__Exercise goal__
Repeat all the data exactly, and where a record holds a picture, leave that picture out.

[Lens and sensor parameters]
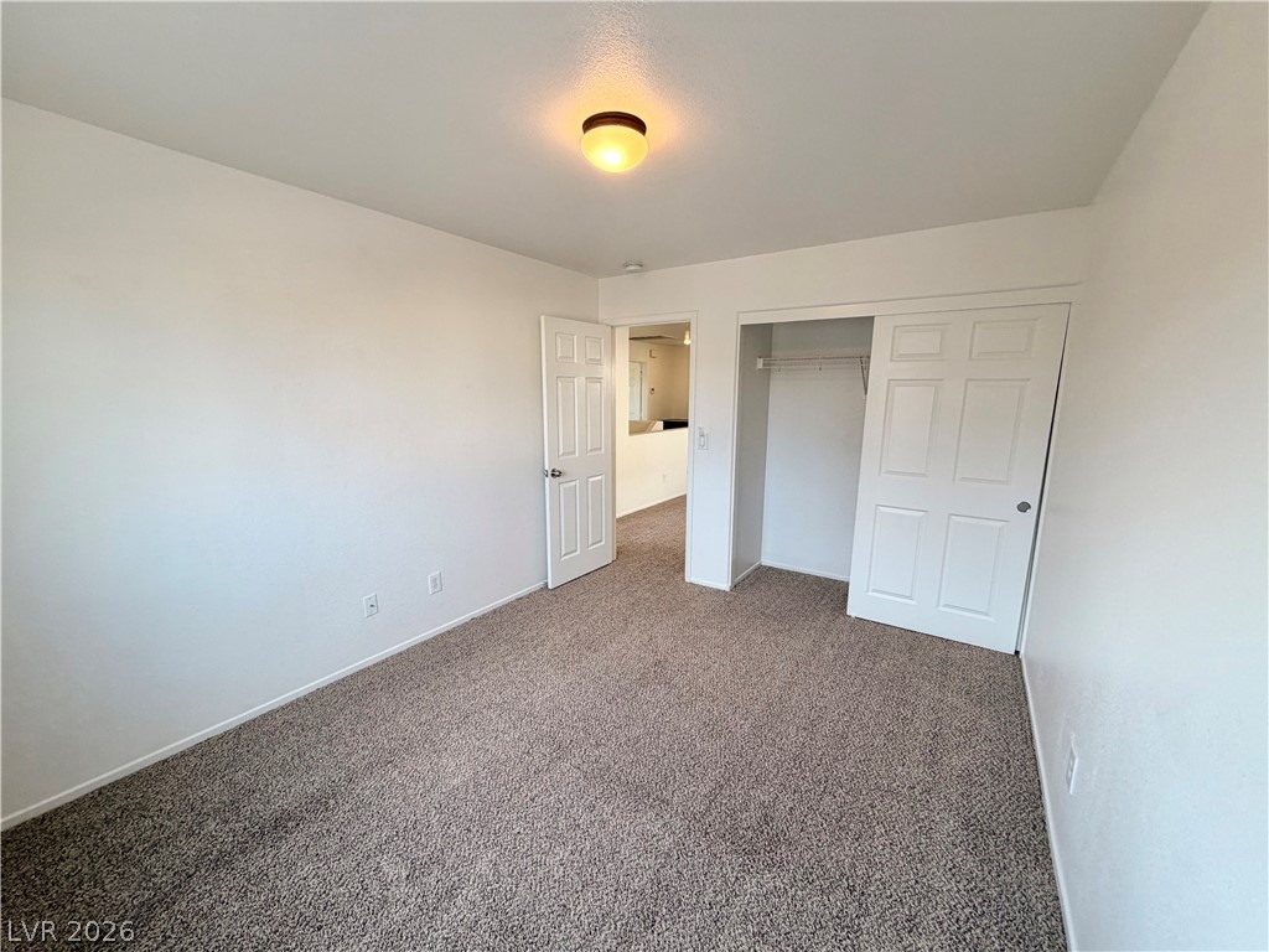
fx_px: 513
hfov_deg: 102.1
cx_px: 634
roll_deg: -0.3
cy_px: 476
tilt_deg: -9.5
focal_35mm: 14
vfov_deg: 85.7
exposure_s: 1/120
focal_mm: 2.22
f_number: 2.2
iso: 125
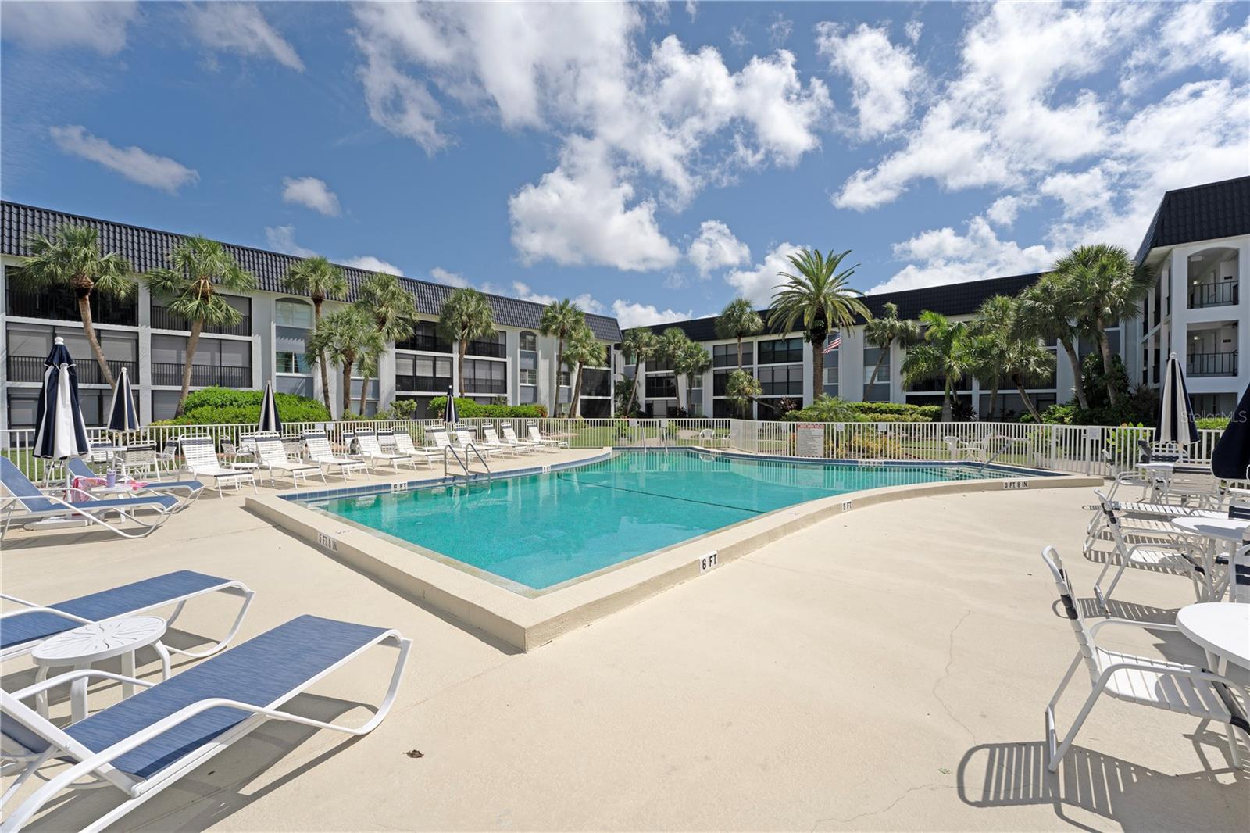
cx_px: 625
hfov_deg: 104.3
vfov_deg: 81.2
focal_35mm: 14
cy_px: 416
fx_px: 486
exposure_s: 1/320
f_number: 10
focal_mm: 14
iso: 100
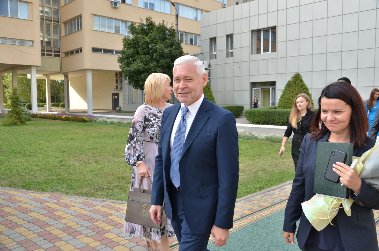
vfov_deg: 41.5
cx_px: 190
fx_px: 331
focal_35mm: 32
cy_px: 126
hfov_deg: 59.6
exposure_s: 1/400
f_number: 7.1
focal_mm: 21
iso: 250
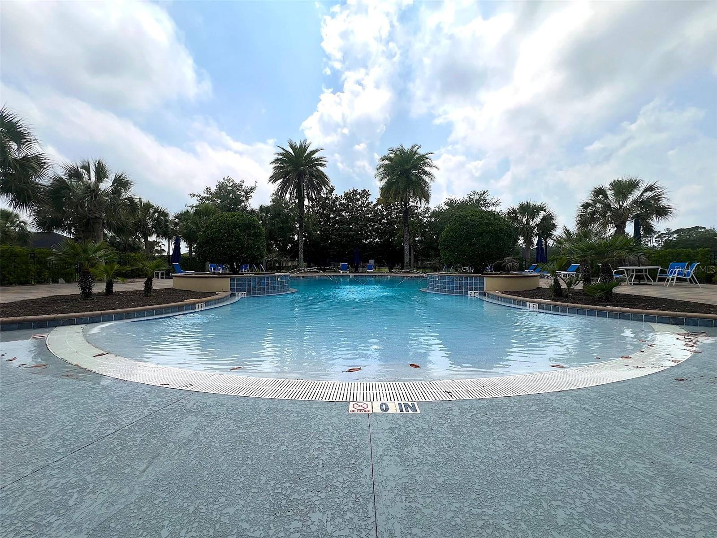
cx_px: 358
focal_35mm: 13
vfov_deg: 89.9
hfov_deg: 106.2
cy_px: 269
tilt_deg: -2.4
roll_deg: +0.0
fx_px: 269
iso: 32
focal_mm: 1.57
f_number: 1.8
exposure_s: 1/1727
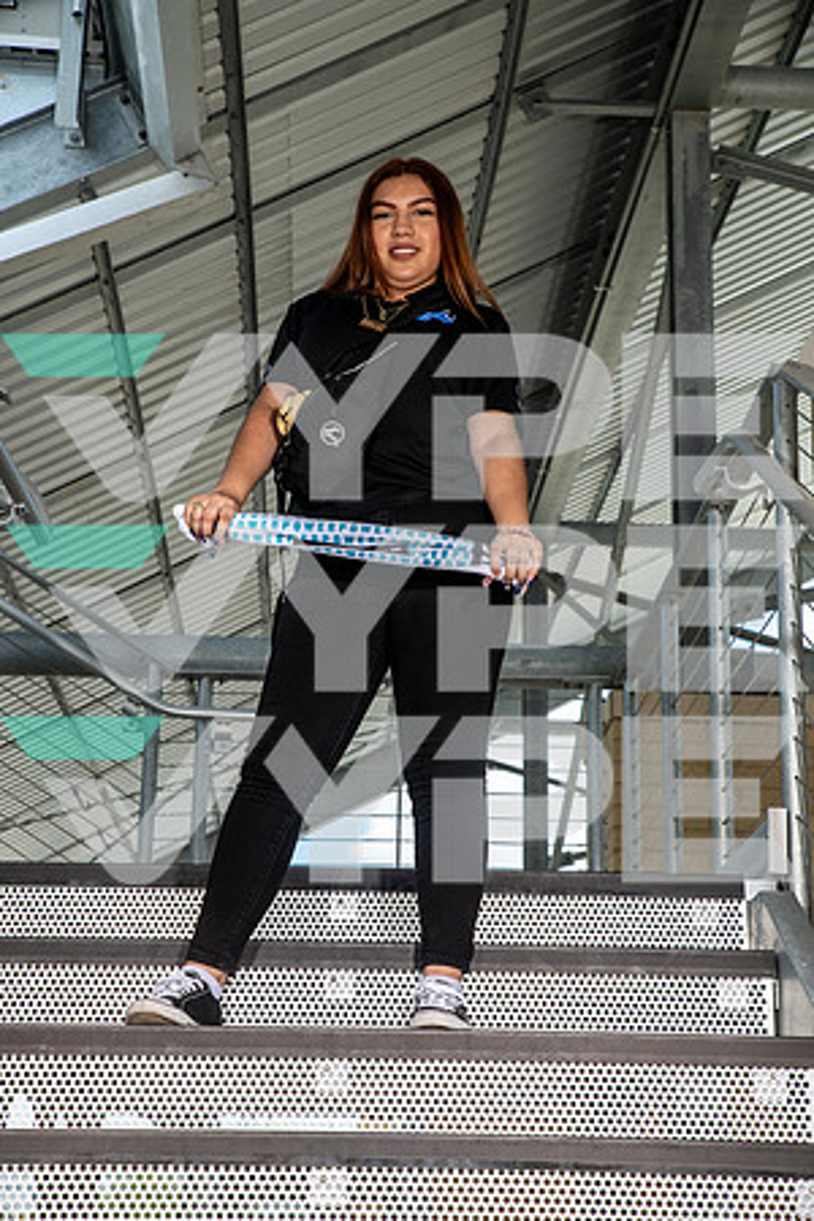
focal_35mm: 60
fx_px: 2035
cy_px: 610
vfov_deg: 33.4
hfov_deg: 22.6
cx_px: 407
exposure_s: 1/320
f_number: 7.1
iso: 200
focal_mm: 60
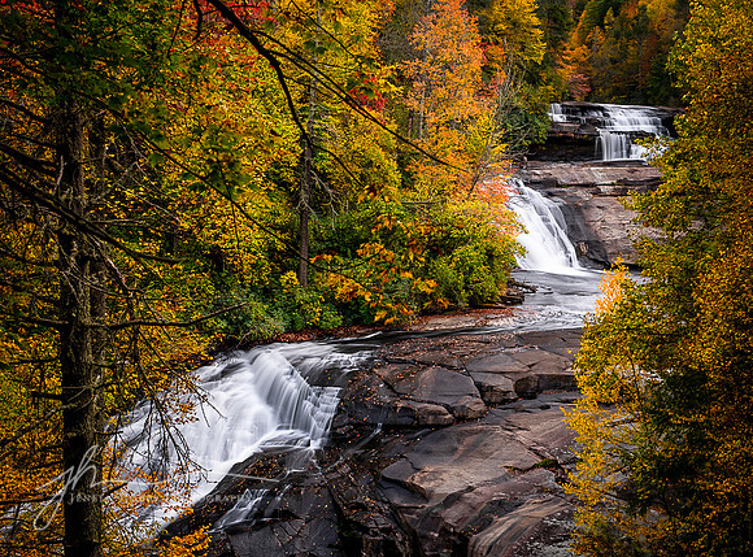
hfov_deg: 30.7
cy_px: 293
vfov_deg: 23.0
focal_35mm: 63
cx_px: 390
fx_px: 1369
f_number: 6.3
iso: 200
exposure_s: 4
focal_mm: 56
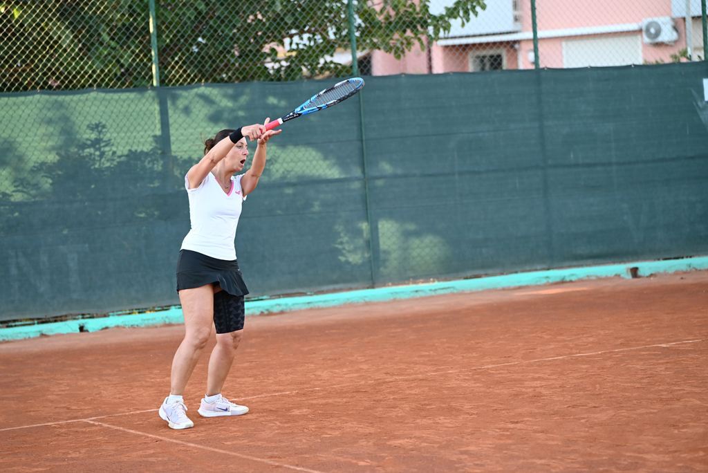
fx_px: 2164
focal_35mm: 110
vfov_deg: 12.5
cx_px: 354
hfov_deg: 18.6
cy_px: 236
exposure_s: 1/1000
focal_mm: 110
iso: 1250
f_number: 2.8
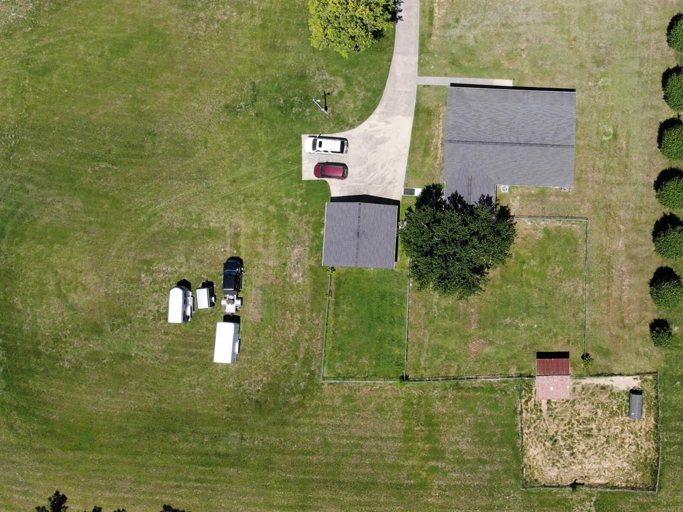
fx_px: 888
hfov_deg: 40.3
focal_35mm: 45
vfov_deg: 32.2
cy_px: 258
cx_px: 549
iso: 100
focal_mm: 4.5
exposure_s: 1/894
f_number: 2.8
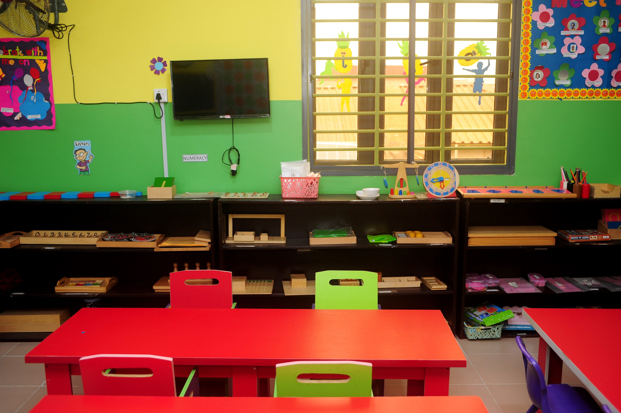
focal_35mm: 38
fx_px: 655
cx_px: 310
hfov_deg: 50.7
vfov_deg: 35.0
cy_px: 206
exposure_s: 1/125
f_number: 3.5
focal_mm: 38
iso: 640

__Written solution__
fx_px: 513
hfov_deg: 102.1
cx_px: 634
roll_deg: -0.3
cy_px: 476
tilt_deg: -9.5
focal_35mm: 14
vfov_deg: 85.7
exposure_s: 1/120
focal_mm: 2.22
f_number: 2.2
iso: 125
cx_px: 625
hfov_deg: 104.3
vfov_deg: 81.2
focal_35mm: 14
cy_px: 416
fx_px: 486
exposure_s: 1/320
f_number: 10
focal_mm: 14
iso: 100
vfov_deg: 41.5
cx_px: 190
fx_px: 331
focal_35mm: 32
cy_px: 126
hfov_deg: 59.6
exposure_s: 1/400
f_number: 7.1
focal_mm: 21
iso: 250
cx_px: 358
focal_35mm: 13
vfov_deg: 89.9
hfov_deg: 106.2
cy_px: 269
tilt_deg: -2.4
roll_deg: +0.0
fx_px: 269
iso: 32
focal_mm: 1.57
f_number: 1.8
exposure_s: 1/1727
focal_35mm: 60
fx_px: 2035
cy_px: 610
vfov_deg: 33.4
hfov_deg: 22.6
cx_px: 407
exposure_s: 1/320
f_number: 7.1
iso: 200
focal_mm: 60
hfov_deg: 30.7
cy_px: 293
vfov_deg: 23.0
focal_35mm: 63
cx_px: 390
fx_px: 1369
f_number: 6.3
iso: 200
exposure_s: 4
focal_mm: 56
fx_px: 2164
focal_35mm: 110
vfov_deg: 12.5
cx_px: 354
hfov_deg: 18.6
cy_px: 236
exposure_s: 1/1000
focal_mm: 110
iso: 1250
f_number: 2.8
fx_px: 888
hfov_deg: 40.3
focal_35mm: 45
vfov_deg: 32.2
cy_px: 258
cx_px: 549
iso: 100
focal_mm: 4.5
exposure_s: 1/894
f_number: 2.8
focal_35mm: 38
fx_px: 655
cx_px: 310
hfov_deg: 50.7
vfov_deg: 35.0
cy_px: 206
exposure_s: 1/125
f_number: 3.5
focal_mm: 38
iso: 640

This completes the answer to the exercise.